For “damaged” and “crazy” people
There’s a lot of morality in the way we talk about mental health and mental illness. Imagine you overhear someone referring to another person as “crazy”. Would your first impression be that this person must be moved with compassion toward the suffering of the person they labeled “crazy”? Me neither. Crazy is a judgment. The way we talk about mental illness is fraught with assumption about a person’s character and social standing. The reality is that mental illness is as broad a spectrum as physical illness which can span from the common cold to brain cancer.

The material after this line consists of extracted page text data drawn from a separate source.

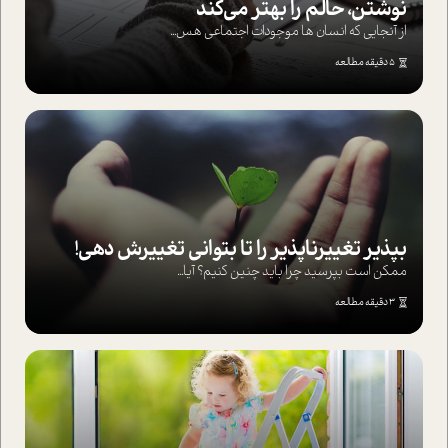
نوشتن، حالم را بهتر می‌کند
از آنجایی که انسان ها موجودات اجتماعی هس...
5 دقیقه مطالعه
بپذير تغييرناپذير را تا بتواني تغييرش دهي!‏
ممکن است بپرسيد چرا بايد چنين کنيم؟ آيا...
3 دقیقه مطالعه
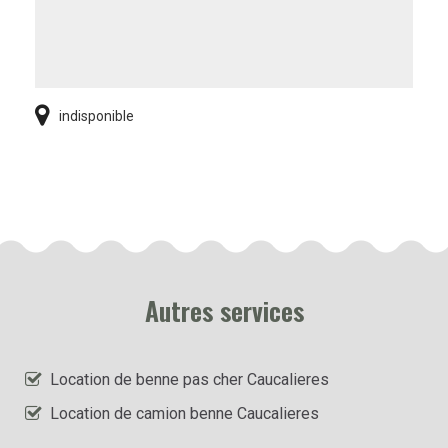
indisponible
Autres services
Location de benne pas cher Caucalieres
Location de camion benne Caucalieres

Likewise, our needs in therapy span a broad spectrum that includes problems in how we feel, think, and relate to ourselves and others. Sometimes we’re very aware of exactly what those needs are. Other times we have only a general sense that something is “off” in our lives and relationships. From severe trauma to life transitions, therapy is a tool for anyone who could use some support in any of these areas.
Skill Building
We tend to be drawn to concrete steps when addressing a problem. We like the idea that we just need to “know what to do” in order to fix it so we can get it done and move on. Such an approach to our mental health is certainly conducive to the soundbite sized and “quick fix” driven attention span of our culture. The reality is though, that if your problem could be fixed by simply knowing what steps to take, a quick trip to the bookstore would replace every therapist out there.
Self-Help
This segues into the next thing that therapy is not which is self-help. That is to say, the real goal of any good therapy is not simply self improvement (although that might come as a bonus). In allowing ourselves to discover and explore who we are, embrace our full humanity, and live in healthy relationships with ourselves and others; we show up in our lives with greater authenticity, purpose, and alignment with our values. Things like confidence or a “better version of ourselves” may come about as a result, but they aren’t what therapy is actually all about.
Therapy is…
Research tells us that the primary thing responsible for change in the therapeutic endeavor, is the therapy relationship itself. That’s how humans change. The therapy relationship is a sort of stage where we can bring all the messy ways that we relate to ourselves and others. Over time and with trust, we begin to explore them and understand ourselves better. We become reconnected to parts of ourselves that we’ve been shut off from. We learn to relate to ourselves in ways that shape not only how we show up in the world but how we relate to others as well. In therapy, we learn what it is to embrace our full human selves and allow others in our lives to do the same. In short, therapy is encountering and becoming more of who we are at a core level.